USPTO Throws Out Westinghouse Solar Mounting System Patent on Reexam
Previous posts (here and here) discussed the U.S. International Trade Commission case between solar installation competitors Westinghouse Solar (formerly Akeena Solar) and Zep Solar (Zep) involving two Westinghouse patents, U.S. Patents Nos. 7,406,800 (‘800 Patent) and 7,987,641 (‘641 Patent).
Both patents cover what Westinghouse refers to as its “Andalay System,” a solar power system which includes solar panels with integrated racking, wiring and grounding (DC solar panels), and integrated microinverters (AC solar panels) for residential and commercial customers.
In August 2011 Zep asked the U.S. Patent and Trademark Office (USPTO) to re-examine the ’641 Patent, entitled “Mounting system for a solar panel.”
In a recent Action Closing Prosecution, the U.S. Patent and Trademark Office threw out the entire patent, rejecting all three claims of the ’641 Patent as invalid in view of a number of prior art references.
The ’641 Patent is directed to an integrated solar module frame and racking system.

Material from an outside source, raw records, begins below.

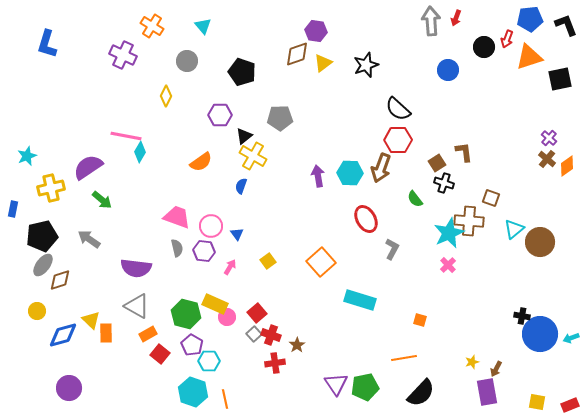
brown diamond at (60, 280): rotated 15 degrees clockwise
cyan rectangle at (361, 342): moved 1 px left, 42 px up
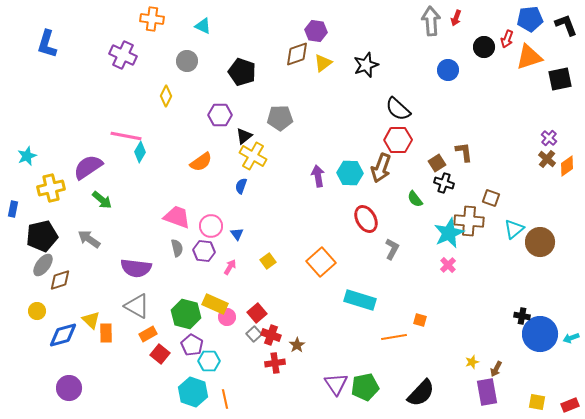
orange cross at (152, 26): moved 7 px up; rotated 25 degrees counterclockwise
cyan triangle at (203, 26): rotated 24 degrees counterclockwise
orange line at (404, 358): moved 10 px left, 21 px up
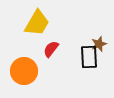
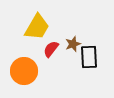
yellow trapezoid: moved 4 px down
brown star: moved 26 px left
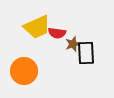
yellow trapezoid: rotated 36 degrees clockwise
red semicircle: moved 6 px right, 16 px up; rotated 120 degrees counterclockwise
black rectangle: moved 3 px left, 4 px up
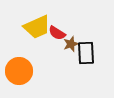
red semicircle: rotated 24 degrees clockwise
brown star: moved 2 px left
orange circle: moved 5 px left
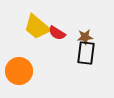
yellow trapezoid: rotated 64 degrees clockwise
brown star: moved 14 px right, 7 px up; rotated 14 degrees clockwise
black rectangle: rotated 10 degrees clockwise
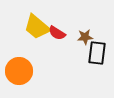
black rectangle: moved 11 px right
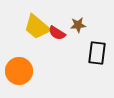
brown star: moved 7 px left, 12 px up
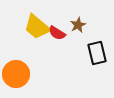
brown star: rotated 21 degrees counterclockwise
black rectangle: rotated 20 degrees counterclockwise
orange circle: moved 3 px left, 3 px down
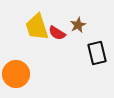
yellow trapezoid: rotated 32 degrees clockwise
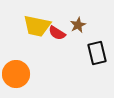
yellow trapezoid: moved 1 px up; rotated 60 degrees counterclockwise
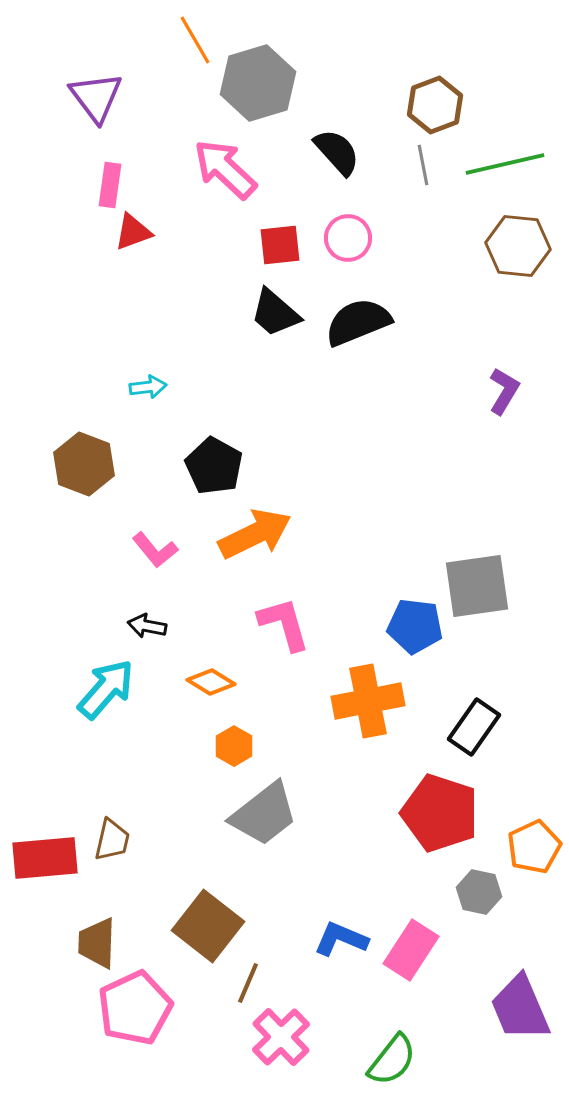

Claim 1, the only independent claim of the patent, reads:
1. A solar module comprising:
a body portion having a frame;
one or more splices, wherein each splice couples the frame of the body portion rigidly to a frame of the body portion of an adjacent solar module;
a bracket that securely attaches the solar module to a roof wherein the bracket is located along any portion of the frame;
wherein each splice further comprises a body for coupling the frames of the solar module and the adjacent solar module together and a securing mechanism for securing the frames of the solar module and the adjacent solar module together.
FIG. 2 of the ’641 Patent (reproduced below) shows three modules (102A-102C) coupled together to form an integrated system. A splice (104e) mechanically connects one module to another and provides the electrical grounding connection between the solar modules. The unlabeled component shown at the bottom of FIG. 2 is the bracket.
The Action Closing Prosecution rejected the claims of the ’641 Patent as anticipated and obvious over several prior art patents, including U.S. Patent Application Publication No. 2002/0112435 to Hartman, U.S. Patent No. 4,215,677 to Erickson, U.S. Patent No. 5,232,518 to Nath, U.S. Patent No. 4,312,325 to Voges, and Japanese Patent Application No. 10-266499 to Ito.
Westinghouse can appeal the Action to the USPTO Board of Patent Appeals and Interferences or the U.S. Court of Appeals for the Federal Circuit.